Cool. I can't promise when I'll have a look, but it's nice to know it's around 👍
Cool! No rush at all. I am moving this to the back burner for right now while I finish up a few other projects.
Note! While still experimental, I've started work on embetter. It's a library that should make it easier to just grab and toy around with some useful embeddings and it offers support for TorchVision models. It's in alpha now, but I figured it couldn't hurt to share.
I'm not announcing it just yet, but it can be very helpful when exploring embeddings for images.
Thanks for this! I just had a look and this looks like a much cleaner implementation than what we were considering at SI. We were looking at docarray.
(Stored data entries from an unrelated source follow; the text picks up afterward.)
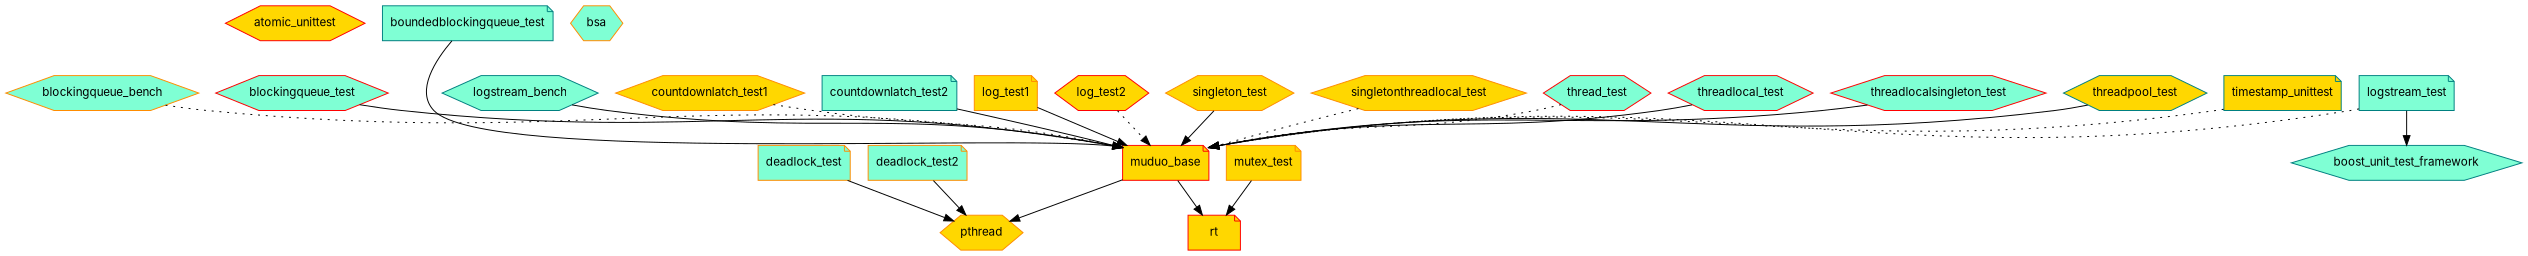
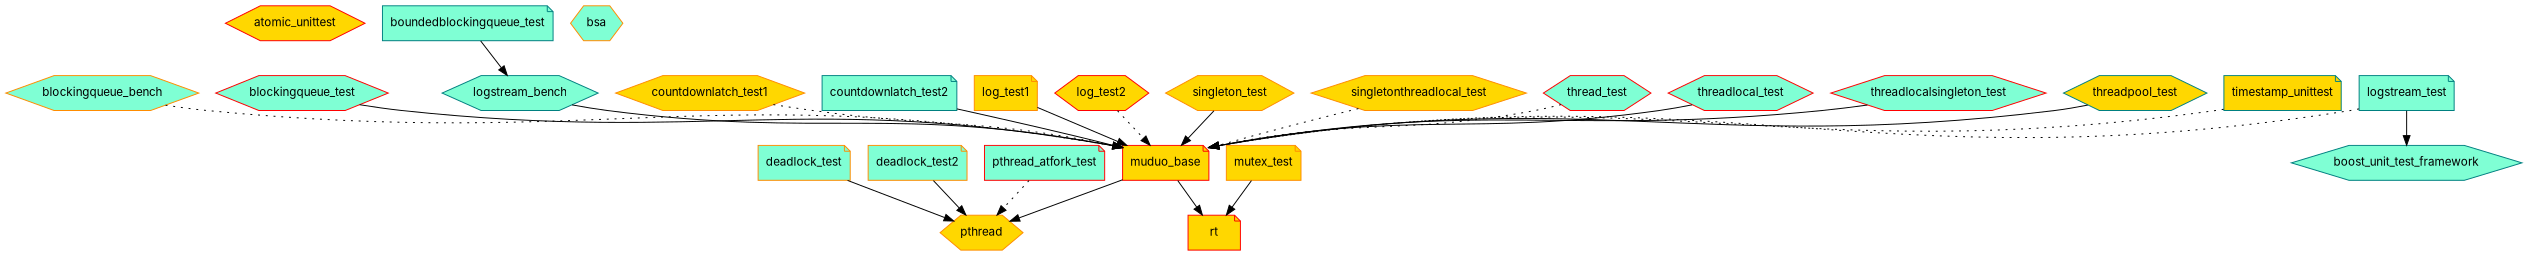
  digraph {
    fontname=Inter
    node [color=darkorange fillcolor=aquamarine fontname=Inter fontsize=12 shape=hexagon style=filled]
    edge [fontname=Inter style=solid]
    n1 [color=red fillcolor=gold label=atomic_unittest]
    n2 [label=blockingqueue_bench]
    n3 [color=red fillcolor=gold label=muduo_base shape=note]
    n4 [fillcolor=gold label=pthread]
    n5 [color=red fillcolor=gold label=rt shape=note]
    n6 [color=red label=blockingqueue_test]
    n7 [color=teal label=boundedblockingqueue_test shape=note]
    n8 [label=bsa]
    n9 [fillcolor=gold label=countdownlatch_test1]
    n10 [color=teal label=countdownlatch_test2 shape=note]
    n11 [label=deadlock_test shape=note]
    n12 [label=deadlock_test2 shape=note]
    n13 [fillcolor=gold label=log_test1 shape=note]
    n14 [color=red fillcolor=gold label=log_test2]
    n15 [color=teal label=logstream_bench]
    n16 [color=teal label=logstream_test shape=note]
    n17 [color=teal label=boost_unit_test_framework]
    n18 [fillcolor=gold label=mutex_test shape=note]
+   n19 [color=red label=pthread_atfork_test shape=note]
    n20 [fillcolor=gold label=singleton_test]
    n21 [fillcolor=gold label=singletonthreadlocal_test]
    n22 [color=red label=thread_test]
    n23 [color=red label=threadlocal_test]
    n24 [color=red label=threadlocalsingleton_test]
    n25 [color=teal fillcolor=gold label=threadpool_test]
    n26 [color=teal fillcolor=gold label=timestamp_unittest shape=note]
    n2 -> n3 [style=dotted]
    n3 -> n4
    n3 -> n5
    n6 -> n3
-   n7 -> n3
+   n7 -> n15
    n9 -> n3 [style=dotted]
    n10 -> n3
    n11 -> n4
    n12 -> n4
    n13 -> n3
    n14 -> n3 [style=dotted]
    n15 -> n3
    n16 -> n3 [style=dotted]
    n16 -> n17
    n18 -> n5
+   n19 -> n4 [style=dotted]
    n20 -> n3
    n21 -> n3 [style=dotted]
    n22 -> n3 [style=dotted]
    n23 -> n3
    n24 -> n3
    n25 -> n3
    n26 -> n3 [style=dotted]
  }
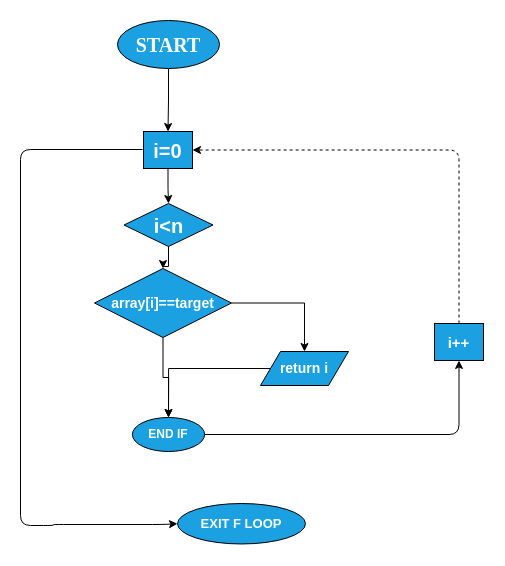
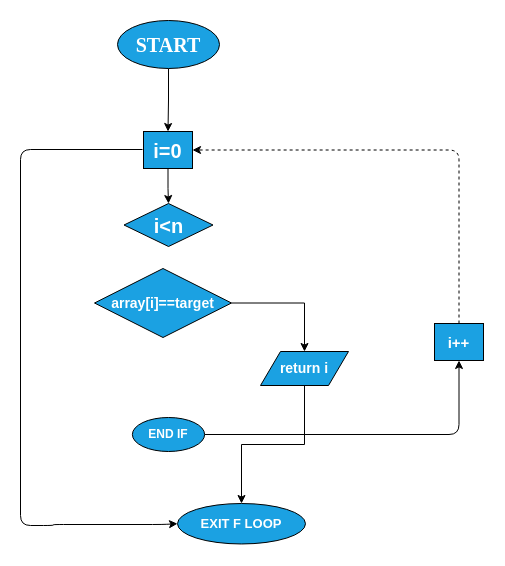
  <mxCell id="0" />
  <mxCell id="1" parent="0" />
  <mxCell id="2" value="" style="edgeStyle=orthogonalEdgeStyle;rounded=0;orthogonalLoop=1;jettySize=auto;html=1;fontColor=#ffffff;" edge="1" parent="1" source="3" target="5"><mxGeometry relative="1" as="geometry" /></mxCell>
  <mxCell id="3" value="&lt;font style=&quot;font-size: 20px&quot; face=&quot;Verdana&quot;&gt;&lt;b&gt;START&lt;/b&gt;&lt;/font&gt;" style="ellipse;whiteSpace=wrap;html=1;labelBackgroundColor=none;fontColor=#ffffff;fillColor=#1ba1e2;" vertex="1" parent="1"><mxGeometry x="117" y="20" width="102" height="48" as="geometry" /></mxCell>
  <mxCell id="4" value="" style="edgeStyle=orthogonalEdgeStyle;rounded=0;orthogonalLoop=1;jettySize=auto;html=1;fontColor=#ffffff;" edge="1" parent="1" source="5" target="7"><mxGeometry relative="1" as="geometry" /></mxCell>
  <mxCell id="5" value="&lt;font style=&quot;font-size: 20px&quot;&gt;&lt;b&gt;i=0&lt;/b&gt;&lt;/font&gt;" style="rounded=0;whiteSpace=wrap;html=1;labelBackgroundColor=none;fontColor=#ffffff;fillColor=#1ba1e2;" vertex="1" parent="1"><mxGeometry x="143" y="131" width="49" height="37" as="geometry" /></mxCell>
- <mxCell id="6" value="" style="edgeStyle=orthogonalEdgeStyle;rounded=0;orthogonalLoop=1;jettySize=auto;html=1;fontColor=#ffffff;" edge="1" parent="1" source="7" target="10"><mxGeometry relative="1" as="geometry" /></mxCell>
  <mxCell id="7" value="&lt;b&gt;&lt;font style=&quot;font-size: 20px&quot;&gt;i&amp;lt;n&lt;/font&gt;&lt;/b&gt;" style="rhombus;whiteSpace=wrap;html=1;labelBackgroundColor=none;fontColor=#ffffff;fillColor=#1ba1e2;" vertex="1" parent="1"><mxGeometry x="123.5" y="203" width="89" height="43" as="geometry" /></mxCell>
  <mxCell id="8" value="" style="edgeStyle=orthogonalEdgeStyle;rounded=0;orthogonalLoop=1;jettySize=auto;html=1;fontColor=#ffffff;" edge="1" parent="1" source="10" target="12"><mxGeometry relative="1" as="geometry" /></mxCell>
- <mxCell id="9" value="" style="edgeStyle=orthogonalEdgeStyle;rounded=0;orthogonalLoop=1;jettySize=auto;html=1;fontColor=#ffffff;" edge="1" parent="1" source="10" target="13"><mxGeometry relative="1" as="geometry" /></mxCell>
  <mxCell id="10" value="&lt;b&gt;&lt;font style=&quot;font-size: 14px&quot;&gt;array[i]==target&lt;/font&gt;&lt;/b&gt;" style="rhombus;whiteSpace=wrap;html=1;labelBackgroundColor=none;fontColor=#ffffff;fillColor=#1ba1e2;" vertex="1" parent="1"><mxGeometry x="94" y="268" width="137" height="69" as="geometry" /></mxCell>
- <mxCell id="11" value="" style="edgeStyle=orthogonalEdgeStyle;rounded=0;orthogonalLoop=1;jettySize=auto;html=1;fontColor=#ffffff;" edge="1" parent="1" source="12" target="13"><mxGeometry relative="1" as="geometry" /></mxCell>
+ <mxCell id="11" value="" style="edgeStyle=orthogonalEdgeStyle;rounded=0;orthogonalLoop=1;jettySize=auto;html=1;fontColor=#ffffff;" edge="1" parent="1" source="12" target="17"><mxGeometry relative="1" as="geometry" /></mxCell>
  <mxCell id="12" value="&lt;b&gt;&lt;font style=&quot;font-size: 14px&quot;&gt;return i&lt;br&gt;&lt;/font&gt;&lt;/b&gt;" style="shape=parallelogram;perimeter=parallelogramPerimeter;whiteSpace=wrap;html=1;fixedSize=1;labelBackgroundColor=none;fontColor=#ffffff;fillColor=#1ba1e2;" vertex="1" parent="1"><mxGeometry x="260" y="351" width="88" height="34" as="geometry" /></mxCell>
  <mxCell id="13" value="&lt;b&gt;END IF&lt;br&gt;&lt;/b&gt;" style="ellipse;whiteSpace=wrap;html=1;labelBackgroundColor=none;fontColor=#ffffff;fillColor=#1ba1e2;" vertex="1" parent="1"><mxGeometry x="131.88" y="417" width="72.25" height="34" as="geometry" /></mxCell>
  <mxCell id="14" value="&lt;font style=&quot;font-size: 15px&quot;&gt;&lt;b&gt;i++&lt;/b&gt;&lt;/font&gt;" style="rounded=0;whiteSpace=wrap;html=1;labelBackgroundColor=none;fontColor=#ffffff;fillColor=#1ba1e2;" vertex="1" parent="1"><mxGeometry x="434" y="323" width="49" height="37" as="geometry" /></mxCell>
  <mxCell id="15" value="" style="edgeStyle=segmentEdgeStyle;endArrow=classic;html=1;fontColor=#ffffff;entryX=1;entryY=0.5;entryDx=0;entryDy=0;exitX=0.5;exitY=0;exitDx=0;exitDy=0;dashed=1;" edge="1" parent="1" source="14" target="5"><mxGeometry width="50" height="50" relative="1" as="geometry"><mxPoint x="356" y="196" as="sourcePoint" /><mxPoint x="406" y="146" as="targetPoint" /><Array as="points"><mxPoint x="458" y="150" /></Array></mxGeometry></mxCell>
  <mxCell id="16" value="" style="edgeStyle=segmentEdgeStyle;endArrow=classic;html=1;fontColor=#ffffff;entryX=0.5;entryY=1;entryDx=0;entryDy=0;exitX=1;exitY=0.5;exitDx=0;exitDy=0;" edge="1" parent="1" source="13" target="14"><mxGeometry width="50" height="50" relative="1" as="geometry"><mxPoint x="410" y="442" as="sourcePoint" /><mxPoint x="460" y="392" as="targetPoint" /></mxGeometry></mxCell>
  <mxCell id="17" value="&lt;font style=&quot;font-size: 13px&quot;&gt;&lt;b&gt;EXIT F LOOP&lt;/b&gt;&lt;/font&gt;" style="ellipse;whiteSpace=wrap;html=1;labelBackgroundColor=none;fontColor=#ffffff;fillColor=#1ba1e2;" vertex="1" parent="1"><mxGeometry x="177" y="503" width="127.99" height="40.47" as="geometry" /></mxCell>
  <mxCell id="18" value="" style="edgeStyle=segmentEdgeStyle;endArrow=classic;html=1;fontColor=#ffffff;entryX=0;entryY=0.5;entryDx=0;entryDy=0;" edge="1" parent="1" target="17"><mxGeometry width="50" height="50" relative="1" as="geometry"><mxPoint x="142" y="149" as="sourcePoint" /><mxPoint x="173" y="505" as="targetPoint" /><Array as="points"><mxPoint x="20" y="149" /><mxPoint x="20" y="525" /><mxPoint x="53" y="525" /><mxPoint x="53" y="524" /><mxPoint x="162" y="524" /></Array></mxGeometry></mxCell>
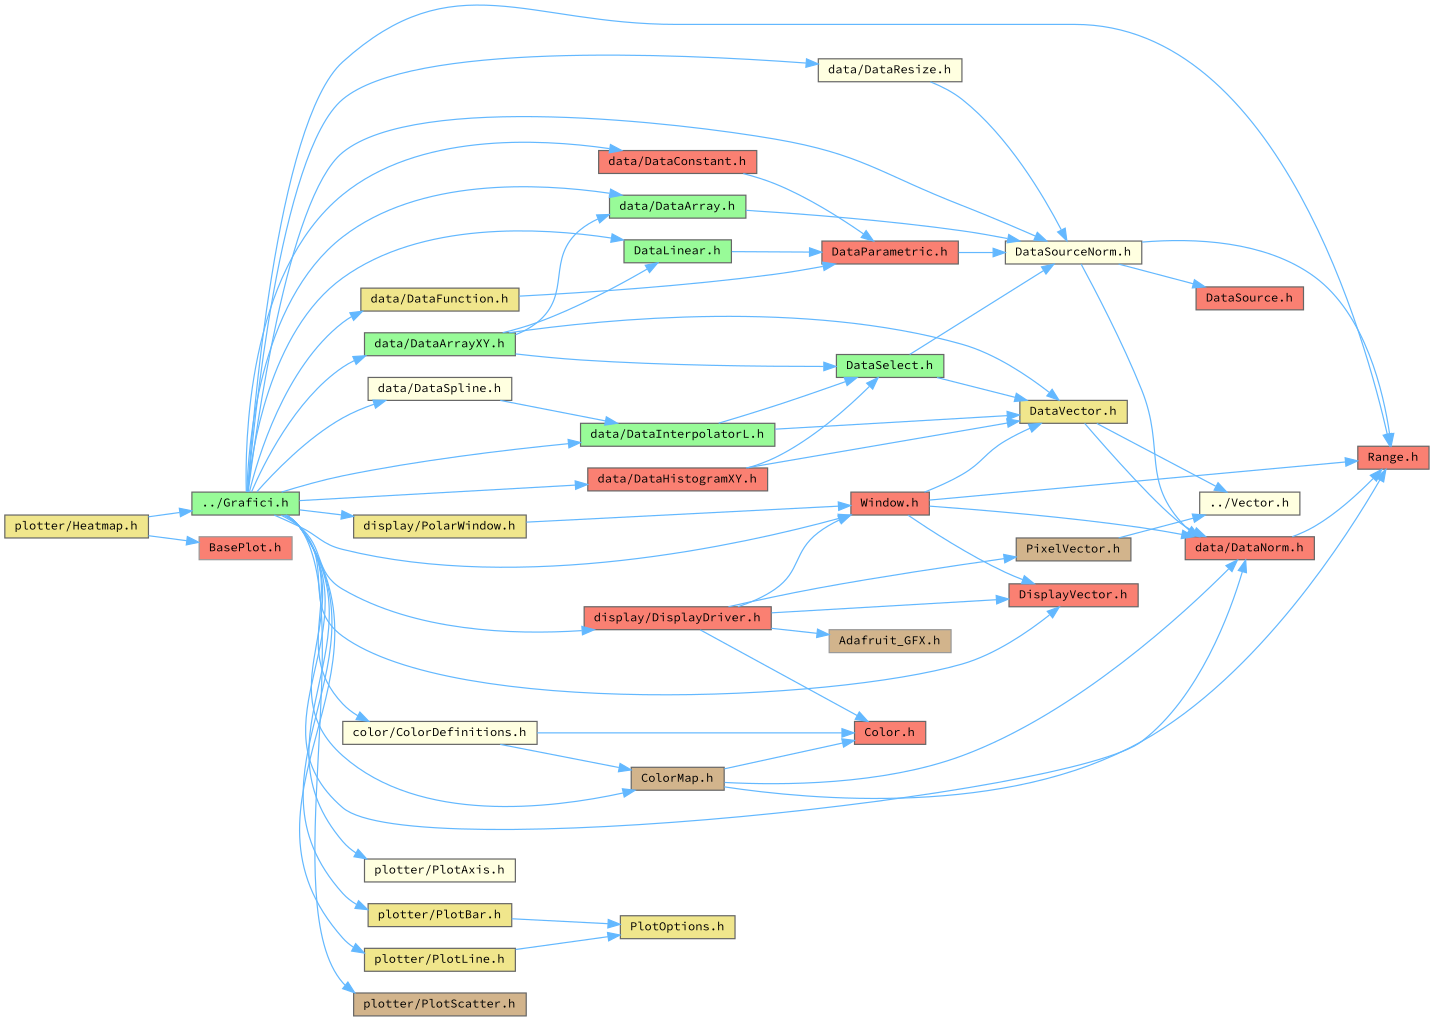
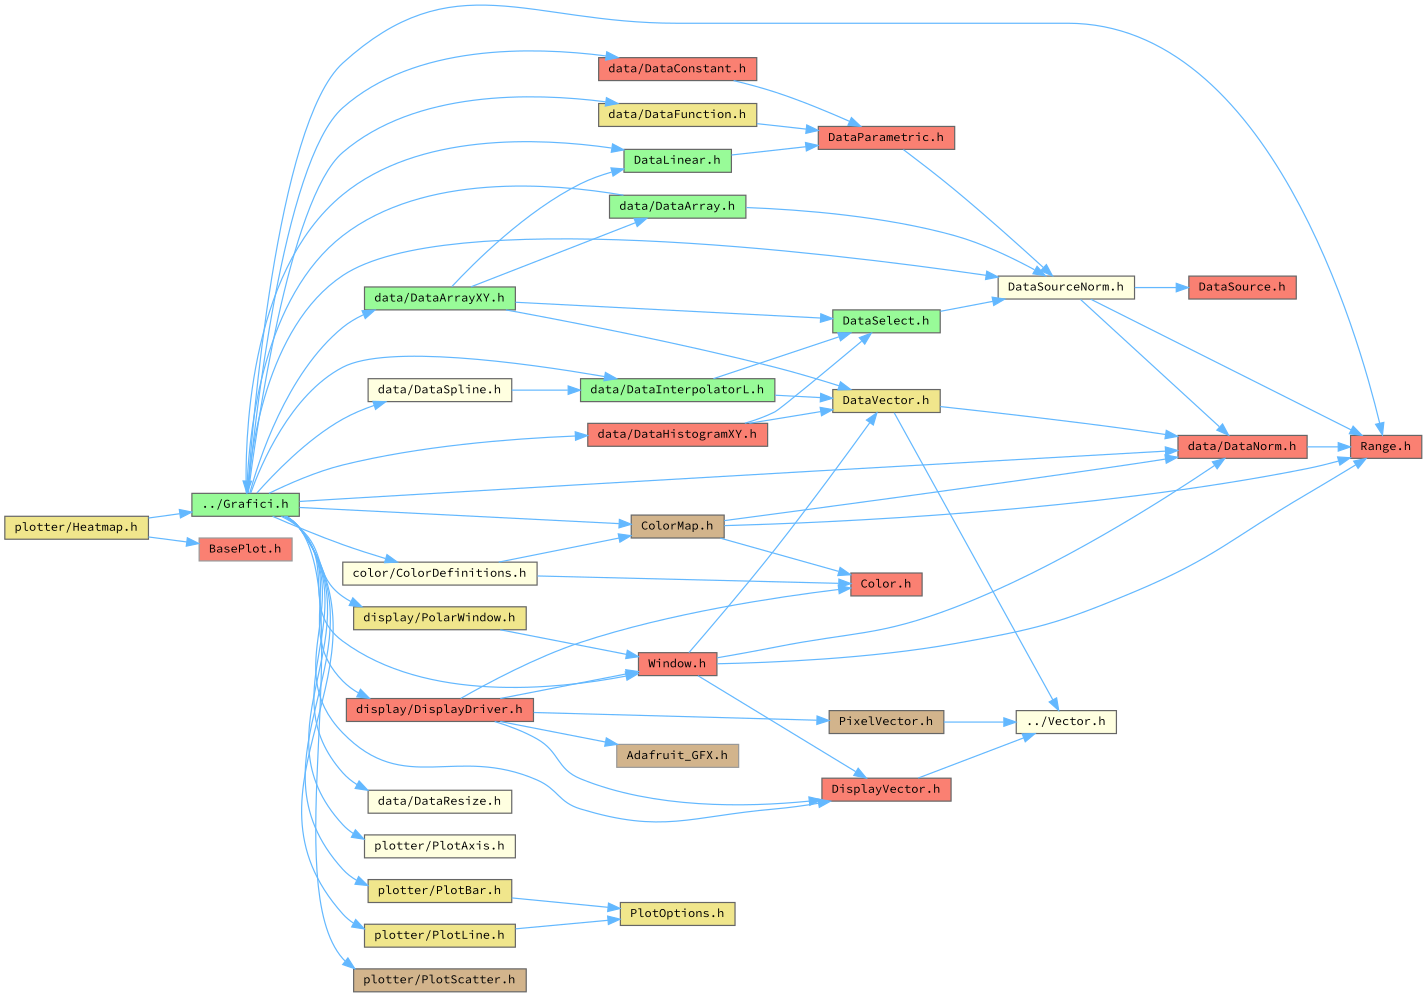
  digraph {
    fontname="Source Code Pro"
    rankdir=LR
    node [color=grey40 fillcolor=salmon fontname="Source Code Pro" fontsize=10 shape=box style=filled]
    edge [color=steelblue1 fontname="Source Code Pro" fontsize=10 labelfontname=Helvetica labelfontsize=10 style=solid]
    n1 [color=gray40 fillcolor=khaki fontcolor=black height=0.2 label="plotter/Heatmap.h" width=0.4]
    n2 [fillcolor=palegreen height=0.2 label="../Grafici.h" width=0.4]
    n3 [color=grey60 height=0.2 label="BasePlot.h" width=0.4]
    n4 [height=0.2 label="Range.h" width=0.4]
    n5 [height=0.2 label="data/DataNorm.h" width=0.4]
    n6 [fillcolor=palegreen height=0.2 label="data/DataArray.h" width=0.4]
    n7 [fillcolor=lightyellow height=0.2 label="DataSourceNorm.h" width=0.4]
    n8 [fillcolor=palegreen height=0.2 label="data/DataArrayXY.h" width=0.4]
    n9 [fillcolor=palegreen height=0.2 label="DataLinear.h" width=0.4]
    n10 [height=0.2 label="data/DataConstant.h" width=0.4]
    n11 [fillcolor=khaki height=0.2 label="data/DataFunction.h" width=0.4]
    n12 [height=0.2 label="data/DataHistogramXY.h" width=0.4]
    n13 [fillcolor=palegreen height=0.2 label="data/DataInterpolatorL.h" width=0.4]
    n14 [fillcolor=lightyellow height=0.2 label="data/DataResize.h" width=0.4]
    n15 [fillcolor=lightyellow height=0.2 label="data/DataSpline.h" width=0.4]
    n16 [fillcolor=lightyellow height=0.2 label="color/ColorDefinitions.h" width=0.4]
    n17 [fillcolor=tan height=0.2 label="ColorMap.h" width=0.4]
    n18 [height=0.2 label="display/DisplayDriver.h" width=0.4]
    n19 [height=0.2 label="DisplayVector.h" width=0.4]
    n20 [height=0.2 label="Window.h" width=0.4]
    n21 [fillcolor=khaki height=0.2 label="display/PolarWindow.h" width=0.4]
    n22 [fillcolor=lightyellow height=0.2 label="plotter/PlotAxis.h" width=0.4]
    n23 [fillcolor=khaki height=0.2 label="plotter/PlotBar.h" width=0.4]
    n24 [fillcolor=khaki height=0.2 label="plotter/PlotLine.h" width=0.4]
    n25 [fillcolor=tan height=0.2 label="plotter/PlotScatter.h" width=0.4]
    n26 [height=0.2 label="DataSource.h" width=0.4]
    n27 [fillcolor=palegreen height=0.2 label="DataSelect.h" width=0.4]
    n28 [fillcolor=khaki height=0.2 label="DataVector.h" width=0.4]
    n29 [height=0.2 label="DataParametric.h" width=0.4]
    n30 [height=0.2 label="Color.h" width=0.4]
    n31 [color=grey60 fillcolor=tan height=0.2 label="Adafruit_GFX.h" width=0.4]
    n32 [fillcolor=tan height=0.2 label="PixelVector.h" width=0.4]
    n33 [fillcolor=lightyellow height=0.2 label="../Vector.h" width=0.4]
    n34 [fillcolor=khaki height=0.2 label="PlotOptions.h" width=0.4]
    n1 -> n2
    n1 -> n3
    n2 -> n4
    n2 -> n5
-   n2 -> n6
+   n6 -> n2
    n2 -> n7
    n2 -> n8
    n2 -> n9
    n2 -> n10
    n2 -> n11
    n2 -> n12
    n2 -> n13
    n2 -> n14
    n2 -> n15
    n2 -> n16
    n2 -> n17
    n2 -> n18
    n2 -> n19
    n2 -> n20
    n2 -> n21
    n2 -> n22
    n2 -> n23
    n2 -> n24
    n2 -> n25
    n5 -> n4
    n6 -> n7
    n7 -> n4
    n7 -> n5
    n7 -> n26
    n8 -> n6
    n8 -> n9
    n8 -> n27
    n8 -> n28
    n9 -> n29
    n10 -> n29
    n11 -> n29
    n12 -> n27
    n12 -> n28
    n13 -> n27
    n13 -> n28
-   n14 -> n7
    n15 -> n13
    n16 -> n17
    n16 -> n30
    n17 -> n4
    n17 -> n5
    n17 -> n30
    n18 -> n19
    n18 -> n20
    n18 -> n30
    n18 -> n31
    n18 -> n32
+   n19 -> n33
    n20 -> n4
    n20 -> n5
    n20 -> n19
    n20 -> n28
    n21 -> n20
    n23 -> n34
    n24 -> n34
    n27 -> n7
-   n27 -> n28
    n28 -> n5
    n28 -> n33
    n29 -> n7
    n32 -> n33
  }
It has a very similar idea.
I will play around with embetter a bit this week with the e-codices project.
I'm slowly getting back from praternity leave and I'm interested in getting this feature in.
I tried running what's currently here and hit an error though.
I made a file called imgstarred.csv with the following contents:
path,x,y
screenshot.png,0.0,1.0
screenshot-images.JPG,1.0,0.0
And I tried running bulk via:
python -m bulk images bhl_umap_subsample.csv
This led to the following error:
About to serve `bulk` over at http://localhost:5006/.
Uncaught exception GET / (127.0.0.1)
HTTPServerRequest(protocol='http', host='localhost', method='GET', uri='/', version='HTTP/1.0', remote_ip='127.0.0.1')
Traceback (most recent call last):
File "/opt/python/3.10.4/lib/python3.10/site-packages/tornado/web.py", line 1713, in _execute
result = await result
File "/home/codespace/.local/lib/python3.10/site-packages/bokeh-3.0.0.dev15-py3.10.egg/bokeh/server/views/doc_handler.py", line 54, in get
session = await self.get_session()
File "/home/codespace/.local/lib/python3.10/site-packages/bokeh-3.0.0.dev15-py3.10.egg/bokeh/server/views/session_handler.py", line 145, in get_session
session = await self.application_context.create_session_if_needed(session_id, self.request, token)
File "/home/codespace/.local/lib/python3.10/site-packages/bokeh-3.0.0.dev15-py3.10.egg/bokeh/server/contexts.py", line 242, in create_session_if_needed
self._application.initialize_document(doc)
File "/home/codespace/.local/lib/python3.10/site-packages/bokeh-3.0.0.dev15-py3.10.egg/bokeh/application/application.py", line 194, in initialize_document
h.modify_document(doc)
File "/home/codespace/.local/lib/python3.10/site-packages/bokeh-3.0.0.dev15-py3.10.egg/bokeh/application/handlers/function.py", line 143, in modify_document
self._func(doc)
File "/workspaces/bulk-images/bulk/images.py", line 68, in bkapp
p.plot_width = 500
File "/home/codespace/.local/lib/python3.10/site-packages/bokeh-3.0.0.dev15-py3.10.egg/bokeh/core/has_props.py", line 304, in __setattr__
self._raise_attribute_error_with_matches(name, properties)
File "/home/codespace/.local/lib/python3.10/site-packages/bokeh-3.0.0.dev15-py3.10.egg/bokeh/core/has_props.py", line 339, in _raise_attribute_error_with_matches
raise AttributeError(f"unexpected attribute {name!r} to {self.__class__.__name__}, {text} attributes are {nice_join(matches)}")
AttributeError: unexpected attribute 'plot_width' to figure, similar attributes are outer_width, width or min_width
500 GET / (127.0.0.1) 56.80ms
I don't mind diving into this one, but before I do, @wjbmattingly do you have time/interest/availability to continue working on the image feature?
I've started my own branch due to the radio silence. It also that works via a different mechanic. Because we can't assume the folder is in a certain position, I'm base64-encoding all images in the dataframe directly.
Your work inspired mine, so definitely let me know if you appreciate another method of giving you contribution points.